● DIRECTIONS FOR THIS TASK
Each line below must be reproduced exactly.
** RECORD SET follows **
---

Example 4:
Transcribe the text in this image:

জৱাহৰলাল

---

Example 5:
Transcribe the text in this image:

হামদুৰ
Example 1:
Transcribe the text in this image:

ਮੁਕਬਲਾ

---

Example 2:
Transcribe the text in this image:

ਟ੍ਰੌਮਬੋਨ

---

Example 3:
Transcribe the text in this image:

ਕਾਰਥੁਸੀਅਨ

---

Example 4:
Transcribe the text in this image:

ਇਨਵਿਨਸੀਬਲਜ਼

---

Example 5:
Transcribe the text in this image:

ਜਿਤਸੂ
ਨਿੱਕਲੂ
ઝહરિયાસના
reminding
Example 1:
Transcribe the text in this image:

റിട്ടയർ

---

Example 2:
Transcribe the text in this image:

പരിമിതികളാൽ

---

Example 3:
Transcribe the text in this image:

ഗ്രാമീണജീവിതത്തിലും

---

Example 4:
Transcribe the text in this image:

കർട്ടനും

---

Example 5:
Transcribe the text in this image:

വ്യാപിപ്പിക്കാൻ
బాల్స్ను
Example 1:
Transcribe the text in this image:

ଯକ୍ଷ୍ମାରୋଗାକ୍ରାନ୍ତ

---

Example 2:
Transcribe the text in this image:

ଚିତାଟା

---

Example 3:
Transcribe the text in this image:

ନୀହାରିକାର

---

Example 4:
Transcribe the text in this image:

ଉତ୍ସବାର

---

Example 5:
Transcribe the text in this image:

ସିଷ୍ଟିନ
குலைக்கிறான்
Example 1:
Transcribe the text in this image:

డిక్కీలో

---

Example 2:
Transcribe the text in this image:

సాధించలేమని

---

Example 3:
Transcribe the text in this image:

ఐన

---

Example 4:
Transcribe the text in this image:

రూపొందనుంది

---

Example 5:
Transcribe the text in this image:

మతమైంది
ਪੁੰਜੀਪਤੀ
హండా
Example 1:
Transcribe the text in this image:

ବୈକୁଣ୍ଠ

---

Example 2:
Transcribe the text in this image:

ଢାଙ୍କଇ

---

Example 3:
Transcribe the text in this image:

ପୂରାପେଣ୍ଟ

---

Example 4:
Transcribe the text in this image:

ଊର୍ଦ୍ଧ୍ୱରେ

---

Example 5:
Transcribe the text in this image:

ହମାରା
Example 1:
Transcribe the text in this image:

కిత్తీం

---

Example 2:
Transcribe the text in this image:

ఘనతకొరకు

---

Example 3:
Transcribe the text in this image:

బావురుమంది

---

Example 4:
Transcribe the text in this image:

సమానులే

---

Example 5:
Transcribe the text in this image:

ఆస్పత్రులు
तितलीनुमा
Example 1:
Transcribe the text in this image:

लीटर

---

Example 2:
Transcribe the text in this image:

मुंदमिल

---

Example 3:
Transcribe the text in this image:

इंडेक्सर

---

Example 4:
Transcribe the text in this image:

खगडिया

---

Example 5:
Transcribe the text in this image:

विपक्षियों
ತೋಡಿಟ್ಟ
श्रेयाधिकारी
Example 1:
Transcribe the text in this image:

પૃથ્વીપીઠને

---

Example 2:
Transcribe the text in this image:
** End of RECORD SET **
● EXPECTED ANSWER
---

Example 4:
Transcribe the text in this image:

জৱাহৰলাল

---

Example 5:
Transcribe the text in this image:

হামদুৰ
Example 1:
Transcribe the text in this image:

ਮੁਕਬਲਾ

---

Example 2:
Transcribe the text in this image:

ਟ੍ਰੌਮਬੋਨ

---

Example 3:
Transcribe the text in this image:

ਕਾਰਥੁਸੀਅਨ

---

Example 4:
Transcribe the text in this image:

ਇਨਵਿਨਸੀਬਲਜ਼

---

Example 5:
Transcribe the text in this image:

ਜਿਤਸੂ
ਨਿੱਕਲੂ
ઝહરિયાસના
reminding
Example 1:
Transcribe the text in this image:

റിട്ടയർ

---

Example 2:
Transcribe the text in this image:

പരിമിതികളാൽ

---

Example 3:
Transcribe the text in this image:

ഗ്രാമീണജീവിതത്തിലും

---

Example 4:
Transcribe the text in this image:

കർട്ടനും

---

Example 5:
Transcribe the text in this image:

വ്യാപിപ്പിക്കാൻ
బాల్స్ను
Example 1:
Transcribe the text in this image:

ଯକ୍ଷ୍ମାରୋଗାକ୍ରାନ୍ତ

---

Example 2:
Transcribe the text in this image:

ଚିତାଟା

---

Example 3:
Transcribe the text in this image:

ନୀହାରିକାର

---

Example 4:
Transcribe the text in this image:

ଉତ୍ସବାର

---

Example 5:
Transcribe the text in this image:

ସିଷ୍ଟିନ
குலைக்கிறான்
Example 1:
Transcribe the text in this image:

డిక్కీలో

---

Example 2:
Transcribe the text in this image:

సాధించలేమని

---

Example 3:
Transcribe the text in this image:

ఐన

---

Example 4:
Transcribe the text in this image:

రూపొందనుంది

---

Example 5:
Transcribe the text in this image:

మతమైంది
ਪੁੰਜੀਪਤੀ
హండా
Example 1:
Transcribe the text in this image:

ବୈକୁଣ୍ଠ

---

Example 2:
Transcribe the text in this image:

ଢାଙ୍କଇ

---

Example 3:
Transcribe the text in this image:

ପୂରାପେଣ୍ଟ

---

Example 4:
Transcribe the text in this image:

ଊର୍ଦ୍ଧ୍ୱରେ

---

Example 5:
Transcribe the text in this image:

ହମାରା
Example 1:
Transcribe the text in this image:

కిత్తీం

---

Example 2:
Transcribe the text in this image:

ఘనతకొరకు

---

Example 3:
Transcribe the text in this image:

బావురుమంది

---

Example 4:
Transcribe the text in this image:

సమానులే

---

Example 5:
Transcribe the text in this image:

ఆస్పత్రులు
तितलीनुमा
Example 1:
Transcribe the text in this image:

लीटर

---

Example 2:
Transcribe the text in this image:

मुंदमिल

---

Example 3:
Transcribe the text in this image:

इंडेक्सर

---

Example 4:
Transcribe the text in this image:

खगडिया

---

Example 5:
Transcribe the text in this image:

विपक्षियों
ತೋಡಿಟ್ಟ
श्रेयाधिकारी
Example 1:
Transcribe the text in this image:

પૃથ્વીપીઠને

---

Example 2:
Transcribe the text in this image:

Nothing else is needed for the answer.